So last night, I went to go see my local dance school’s idiosyncratic production of The Nutcracker. It’s half Nutcracker and half dance recital–this school focuses a lot on ballet but they also teach hip hop, tap, and various other dance forms, so they incorporate those classes into the show. This allows them to replace some of the cheesy international stereotype dances in the Land of Sweets, which is a not inconsiderable side benefit. Anyway, I went because my friends have a kid in the show and I wanted to support them.
I really enjoyed it, actually more than I was expecting to, and that made me happy. I do community theater, and as much as I love our shows, I’m always secretly wondering whether people in the audience are really enjoying the show or just being good sports because they love us (because the audience is inevitably mostly friends and family of the cast). So it was nice to be able to go to someone else’s amateur show and be genuinely glad to be there. I realized at some point that part of it had to do with the fact that most of the dancers had ordinary bodies.
Most professional ballet companies select for the same very specific ideal body type, and insist on sort of machine-sculpting all of their dancers to fit it. When you go to see The Nutcracker done by a professional outfit, all the women will have more or less the same shape and they will all also be able to do amazing feats of athleticism while also being slender and willowy to the point where they can actually sort of create the illusion that they are boneless.

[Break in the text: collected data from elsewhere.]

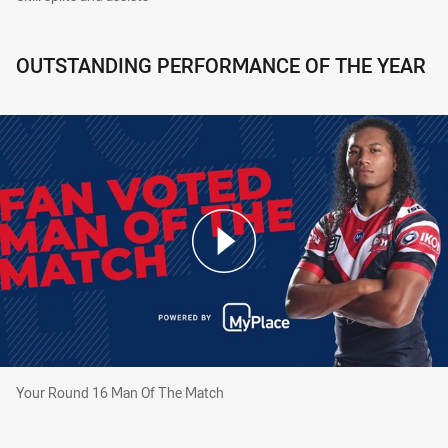
OUTSTANDING PERFORMANCE OF THE YEAR
Your Round 16 Man Of The Match
Your Round 16 Man Of The Match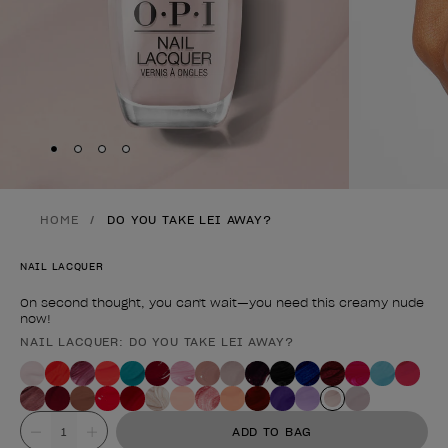
Skip to slide
Skip to slide
Skip to slide
Skip to slide
1
2
3
4
HOME
DO YOU TAKE LEI AWAY?
NAIL LACQUER
On second thought, you can't wait—you need this creamy nude
now!
NAIL LACQUER: DO YOU TAKE LEI AWAY?
Product form
Value
ADD TO BAG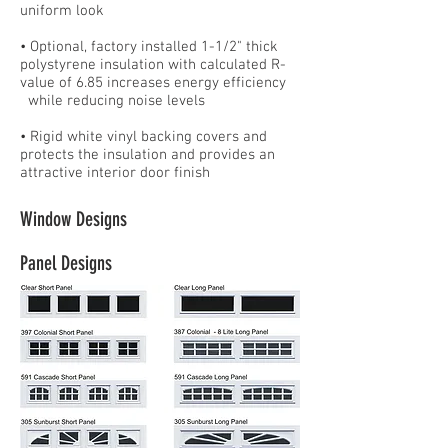
uniform look
• Optional, factory installed 1-1/2" thick
polystyrene insulation with calculated R-
value of 6.85 increases energy efficiency
while reducing noise levels
• Rigid white vinyl backing covers and
protects the insulation and provides an
attractive interior door finish
Window Designs
Panel Designs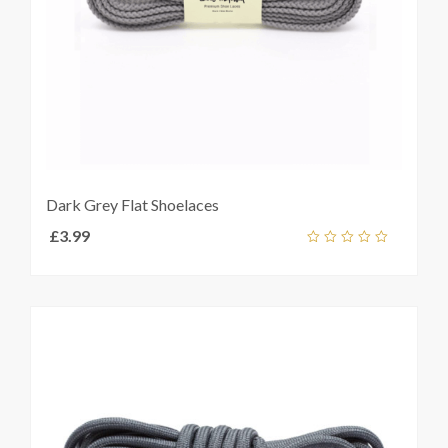
Dark Grey Flat Shoelaces
£
3.99
Add
out
ket
of
5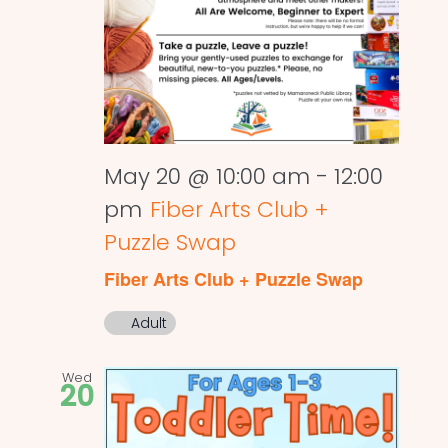
May 20 @ 10:00 am
-
12:00
pm
Fiber Arts Club +
Puzzle Swap
Fiber Arts Club + Puzzle Swap
Adult
Wed
20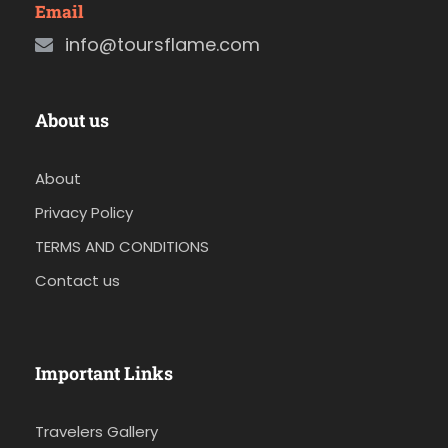
Email
info@toursflame.com
About us
About
Privacy Policy
TERMS AND CONDITIONS
Contact us
Important Links
Travelers Gallery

At this Nutcracker, there was a range of body types, and there was not the same uniformity of extension, toe-pointing, etc. Sometimes you could tell how @#$! hard it is to be on pointe. And as much as I enjoy the professionals, I found myself moved by this show in a different and maybe more profound way. Most of these dancers aren’t going to go on to do this for a living. But they’re doing it, well, because they love it enough to want to do it well, *while* doing all the other stuff that ordinary life demands that they do.

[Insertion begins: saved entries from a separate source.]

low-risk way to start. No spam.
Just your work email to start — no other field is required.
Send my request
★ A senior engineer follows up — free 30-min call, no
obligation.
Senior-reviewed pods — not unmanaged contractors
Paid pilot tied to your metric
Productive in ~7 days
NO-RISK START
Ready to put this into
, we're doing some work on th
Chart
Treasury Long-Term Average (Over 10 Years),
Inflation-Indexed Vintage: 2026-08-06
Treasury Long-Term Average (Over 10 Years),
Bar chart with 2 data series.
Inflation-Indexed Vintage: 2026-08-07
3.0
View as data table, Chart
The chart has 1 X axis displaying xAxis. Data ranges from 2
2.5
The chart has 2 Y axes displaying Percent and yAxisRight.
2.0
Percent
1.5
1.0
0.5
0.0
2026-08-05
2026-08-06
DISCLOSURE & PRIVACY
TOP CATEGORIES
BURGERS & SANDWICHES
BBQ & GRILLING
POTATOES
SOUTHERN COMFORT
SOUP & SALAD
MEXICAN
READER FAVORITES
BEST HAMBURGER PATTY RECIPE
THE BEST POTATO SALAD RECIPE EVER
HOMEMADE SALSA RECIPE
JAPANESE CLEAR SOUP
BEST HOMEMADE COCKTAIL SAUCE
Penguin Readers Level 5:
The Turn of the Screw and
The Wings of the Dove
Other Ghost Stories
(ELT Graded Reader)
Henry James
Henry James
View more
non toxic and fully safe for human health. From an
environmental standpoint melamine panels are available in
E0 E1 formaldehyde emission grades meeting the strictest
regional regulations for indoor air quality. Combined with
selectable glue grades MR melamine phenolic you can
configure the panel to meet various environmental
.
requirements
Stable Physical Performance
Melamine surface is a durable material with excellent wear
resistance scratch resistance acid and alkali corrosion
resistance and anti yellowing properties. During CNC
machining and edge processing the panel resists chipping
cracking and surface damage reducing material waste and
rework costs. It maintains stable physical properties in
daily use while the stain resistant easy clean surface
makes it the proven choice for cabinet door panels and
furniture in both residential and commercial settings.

The root of the word “amateur” is from the Latin verb for love. And there’s something important and irreplaceable to me about being in a theater with all that love.

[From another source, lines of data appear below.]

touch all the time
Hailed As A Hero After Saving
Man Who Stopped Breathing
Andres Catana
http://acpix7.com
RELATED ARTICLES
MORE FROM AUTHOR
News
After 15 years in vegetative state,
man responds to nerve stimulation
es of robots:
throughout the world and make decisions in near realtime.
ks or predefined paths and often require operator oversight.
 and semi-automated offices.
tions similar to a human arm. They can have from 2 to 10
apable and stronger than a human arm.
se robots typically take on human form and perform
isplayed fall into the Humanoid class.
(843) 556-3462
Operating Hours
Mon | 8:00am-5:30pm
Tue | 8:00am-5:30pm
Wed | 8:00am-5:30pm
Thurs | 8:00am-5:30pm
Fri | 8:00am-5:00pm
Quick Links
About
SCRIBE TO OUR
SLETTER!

During the summer Olympics, Google ran an ad for their AI, Gemini, in which a father decides to ask Gemini to help his daughter write a fan letter to her favorite athlete. He asks Gemini to do it instead of letting his daughter write her own fan letter because, verbatim quote, “this has to be perfect.” This ad generated so much negative publicity that Google pulled it before the Olympics were over, though you can still find it on YouTube (the title is “Dear Sydney”). “This has to be perfect?” Why? Who is this perfection for? If you’re a (technically) amateur athlete and you get a physical letter from some little girl you’re inspiring, and you open it up, do you want to see perfection or do you want to see love? Obviously it’s love. Love is the point of a fan letter. Perfection, however these copywriters imagine Gemini is producing it, is in this context utterly beside the point.
I enjoy professional theater a lot. I enjoy professional ballet. It’s cool to see what elite performers are capable of. But the whole side-hustle thing, the assumption that you will stop doing art if you can’t make it professionally, the monetizing of every fucking talent or hobby or special interest driven by paid influencers infesting every fucking platform, is harming us partly because it pushes us to expect perfection in the places where we should be looking for love.